Joni Buentello Cole joined the Department of Veterans Affairs (VA) nine years ago. Ms. Cole spent her first three years with the Office of Acquisition, Logistics and Construction (OALC) and the past six years with the Office of Information Security (OIS). “I targeted OIT because I felt it was a fast-paced, innovative, forward-thinking, progressive office within VA, and that was very appealing to me.” Ms. Cole’s entire career has been dedicated to serving active duty military and Veterans, “The Veterans I serve are the source of my motivation, passion, and integrity in what I do.” Ms. Cole was born to a father in the military, Jesus (Jesse) Flores Buentello, a WWII veteran. He was Mexican American, born and raised in Texas, and died when she was 22 years old.
What are some of the important issues that disproportionately affect Hispanic and Latinx Veterans today? How can VA bring awareness or address these issues?

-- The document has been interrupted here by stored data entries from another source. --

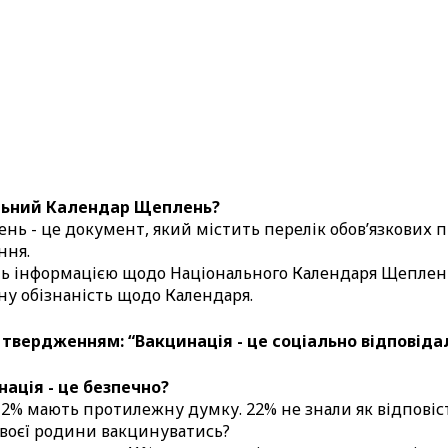
альний Календар Щеплень?
ь - це документ, який містить перелік обовʼязкових 
ння.
ь інформацією щодо Національного Календаря Щеплень
ну обізнаність щодо Календаря.
 з твердженням: “Вакцинація - це соціально відповідал
ація - це безпечно?
12% мають протилежну думку. 22% не знали як відповіс
 своєї родини вакцинуватись?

This topic is very close to me as my father was an Army Veteran along with his niece and two of her sons, who are Navy and Army Veterans. Although VA remains committed to caring for our Veterans, my father did not always have the support or resources he needed as a WWII survivor and Purple Heart recipient. He left the Army early in his career for medical reasons and struggled throughout the years because of his service-related disabilities. Some of those struggles included access to health care and benefits, which are ongoing challenges for many Veterans today.

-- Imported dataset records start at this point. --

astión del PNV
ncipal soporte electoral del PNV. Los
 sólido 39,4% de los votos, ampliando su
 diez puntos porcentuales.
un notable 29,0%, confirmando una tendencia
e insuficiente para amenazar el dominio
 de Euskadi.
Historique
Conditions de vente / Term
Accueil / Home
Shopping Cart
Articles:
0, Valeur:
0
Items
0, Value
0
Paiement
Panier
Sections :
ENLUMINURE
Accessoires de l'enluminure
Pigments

Additionally, the Hispanic and Latinx communities comprise the largest minority group in the United States. I would like to see a larger representation of Hispanic and Latinx staff in OIT, especially women, to reflect our country’s makeup more accurately.

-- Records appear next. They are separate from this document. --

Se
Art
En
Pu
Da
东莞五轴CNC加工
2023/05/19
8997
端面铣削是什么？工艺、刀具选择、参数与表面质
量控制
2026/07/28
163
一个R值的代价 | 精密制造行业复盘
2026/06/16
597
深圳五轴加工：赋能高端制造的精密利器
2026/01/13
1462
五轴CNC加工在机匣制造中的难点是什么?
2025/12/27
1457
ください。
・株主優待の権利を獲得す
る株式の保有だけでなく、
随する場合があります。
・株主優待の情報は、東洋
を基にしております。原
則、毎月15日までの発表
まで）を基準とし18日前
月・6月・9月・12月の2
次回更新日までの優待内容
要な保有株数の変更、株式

Why do you believe Hispanic Heritage Month is important to recognize?
It’s important to recognize the strength and resilience of the Hispanic and Latinx people throughout the generations along with the cultural wealth coming from the various groups under that umbrella. The stories my father told me were stories of survival, overcoming hardship, and racism within and outside of his military service. The closest living relative to my father is his niece, Juanita (Janie) Hernandez Mancillas, who served in the Navy. At the time, she was one of the few women who served. In fact, her picture is inducted in the Naval History and Heritage Command. Janie also shared how Hispanic women in her generation and generations after hers did not succumb to adversities and challenges; they were strong and resilient. They were survivors. Both my father and my cousin are examples of the Hispanic and Latinx influences on our nation.